You should overload your function:
const lookupTable = {
A: () => "foo",
B: () => 1,
} as const;
function findInTable<T extends keyof typeof lookupTable>(
p: T
):ReturnType<typeof lookupTable[T]>
function findInTable<T extends keyof typeof lookupTable>(
p: T
) {
return lookupTable[p]();
}
const isString = findInTable("A"); // string
const isNumber = findInTable("B"); // number
Playground
Try to avoid declaring explicit types like here const isString: string
Most of the time TS should do the work for you.
AFAIK, function overloads are bivariant. It is mean that they are not so strict.
TS does not check function inner implementation with overloaded implementation.

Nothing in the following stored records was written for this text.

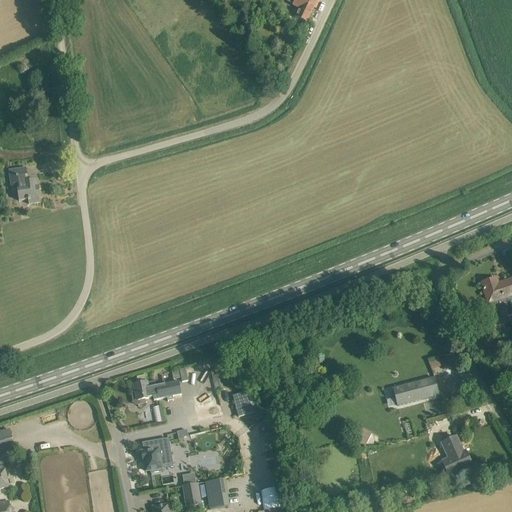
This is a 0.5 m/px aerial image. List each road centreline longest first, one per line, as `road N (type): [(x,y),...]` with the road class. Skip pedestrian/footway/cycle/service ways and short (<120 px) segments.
road 1 (primary): [(0,396),(224,317),(511,199)]
road 2 (unclassified): [(78,170),(275,105),(330,0)]
road 3 (residential): [(511,434),(477,377),(439,285),(447,268),(511,243)]
road 4 (unclassified): [(0,354),(63,325),(85,293),(89,255),(78,170)]
road 5 (unclassified): [(78,170),(56,0)]
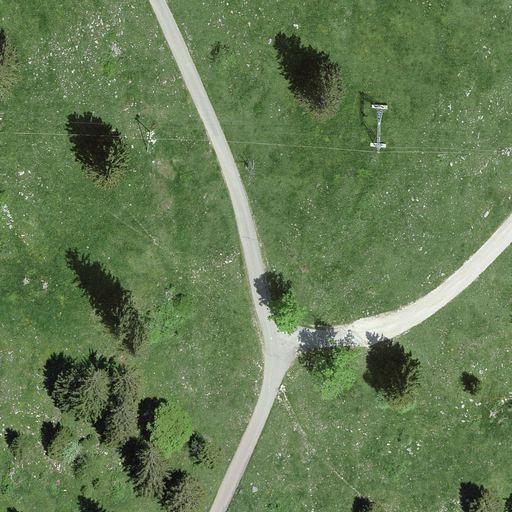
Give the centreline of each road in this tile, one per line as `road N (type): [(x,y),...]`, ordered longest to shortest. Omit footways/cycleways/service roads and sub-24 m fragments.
road 1 (unclassified): [(217,511),(268,395),(274,343),(229,172),(157,0)]
road 2 (track): [(274,343),(366,334),(412,317),(511,227)]
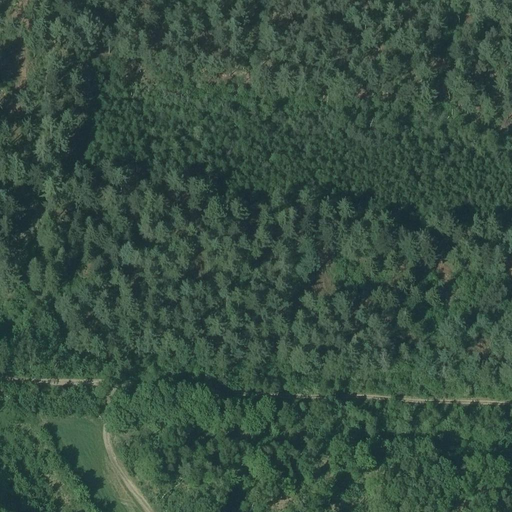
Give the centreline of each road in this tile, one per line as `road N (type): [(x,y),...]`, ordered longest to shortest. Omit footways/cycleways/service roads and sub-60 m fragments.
road 1 (track): [(511,402),(0,382)]
road 2 (track): [(107,385),(114,462),(145,511)]
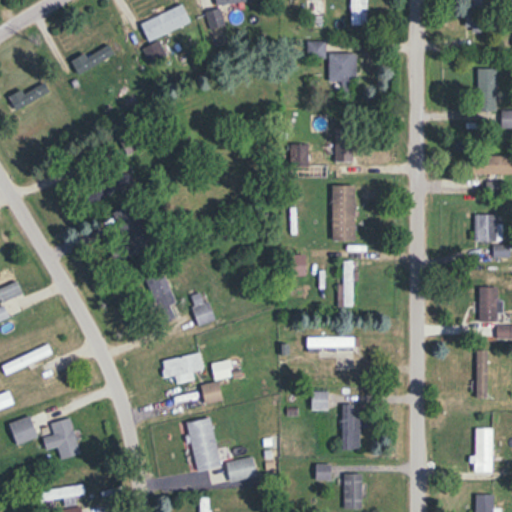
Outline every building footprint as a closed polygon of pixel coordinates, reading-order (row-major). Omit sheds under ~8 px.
[(324,22),(323,0),(305,0),(305,22),(324,22)] [(366,25),(365,0),(350,0),(351,25),(366,25)] [(466,0),(466,31),(482,32),(482,0),(466,0)] [(190,22),(183,4),(139,23),(147,41),(190,22)] [(209,28),(223,25),(220,9),(206,11),(209,28)] [(324,40),(306,40),(306,58),(324,58),(324,40)] [(71,62),(78,74),(114,54),(108,42),(71,62)] [(329,82),(356,82),(356,51),(329,51),(329,82)] [(496,67),(480,67),(480,104),(496,104),(496,67)] [(18,109),(49,91),(43,82),(13,100),(18,109)] [(511,126),(511,110),(499,110),(499,113),(488,113),(488,127),(511,126)] [(353,162),(353,127),(334,127),(334,162),(353,162)] [(511,155),(485,155),(485,174),(511,174),(511,155)] [(354,185),(332,185),(332,241),(354,241),(354,185)] [(136,203),(114,210),(130,256),(152,249),(136,203)] [(474,214),(474,241),(496,241),(496,214),(474,214)] [(285,254),(285,275),(305,275),(305,254),(285,254)] [(352,260),(342,260),(342,305),(353,305),(352,260)] [(170,305),(177,302),(160,271),(143,281),(164,320),(175,314),(170,305)] [(0,288),(0,305),(0,306),(0,320),(8,317),(3,302),(22,295),(18,282),(0,288)] [(497,286),(480,286),(480,321),(497,321),(497,286)] [(199,325),(215,319),(208,297),(191,303),(199,325)] [(511,325),(497,325),(497,337),(511,337),(511,325)] [(354,336),(306,336),(306,351),(354,351),(354,336)] [(52,354),(48,344),(1,364),(5,374),(52,354)] [(488,349),(476,349),(476,397),(488,397),(488,349)] [(194,379),(192,370),(203,368),(199,352),(160,361),(163,377),(174,375),(176,383),(194,379)] [(231,377),(230,360),(212,361),(213,378),(231,377)] [(218,381),(201,385),(206,404),(223,399),(218,381)] [(0,392),(0,404),(10,404),(10,392),(0,392)] [(311,392),(311,408),(327,408),(327,392),(311,392)] [(360,414),(354,414),(354,403),(341,403),(341,449),(360,449),(360,414)] [(9,422),(17,444),(38,436),(31,415),(9,422)] [(80,453),(70,417),(50,422),(54,434),(42,437),(46,449),(58,446),(61,458),(80,453)] [(211,417),(187,422),(196,471),(220,467),(211,417)] [(492,427),(475,427),(475,472),(492,472),(492,427)] [(257,475),(252,456),(225,462),(229,482),(257,475)] [(343,473),(343,509),(362,509),(362,473),(343,473)] [(83,495),(83,487),(37,489),(37,499),(64,498),(64,501),(72,500),(71,495),(83,495)] [(494,494),(474,494),(473,511),(500,511),(500,508),(494,508),(494,494)] [(208,511),(209,498),(199,498),(198,511),(208,511)]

Because T extends "A" | "B", this code is valid:
const lookupTable = {
A: () => "foo",
B: () => 1,
};
function findInTable<T extends "A" | "B">(
p: T
): ReturnType<typeof lookupTable[T]> {
return lookupTable[p](); // Can't assign string | number to ReturnType<{ A: () => string; B: () => number; }[T]>
}
const isString = findInTable<'B' | 'A'>("A");
const isNumber = findInTable<'B' | 'A'>("B");
And this is why TS cant figure out what function will return. In any moment it can be either A or B
If you want to be super safe, consider this example:
const lookupTable = {
A: () => "foo",
B: () => 1,
} as const;
// credits goes to https://stackoverflow.com/a/50375286
type UnionToIntersection<U> = (U extends any ? (k: U) => void : never) extends (
k: infer I
) => void
? I
: never;
// credits https://stackoverflow.com/users/125734/titian-cernicova-dragomir
type IsUnion<T> = [T] extends [UnionToIntersection<T>] ? false : true;
function findInTable<T extends keyof typeof lookupTable>(
p: IsUnion<T> extends true ? never : T
): ReturnType<typeof lookupTable[T]>
function findInTable<T extends keyof typeof lookupTable>(
p: T
) {
return lookupTable[p]();
}
const isString = findInTable<'A' | 'B'>("A"); // error
As you might have noticed you are not allowed to use findInTable<'A' | 'B'>("A") explicit union generic.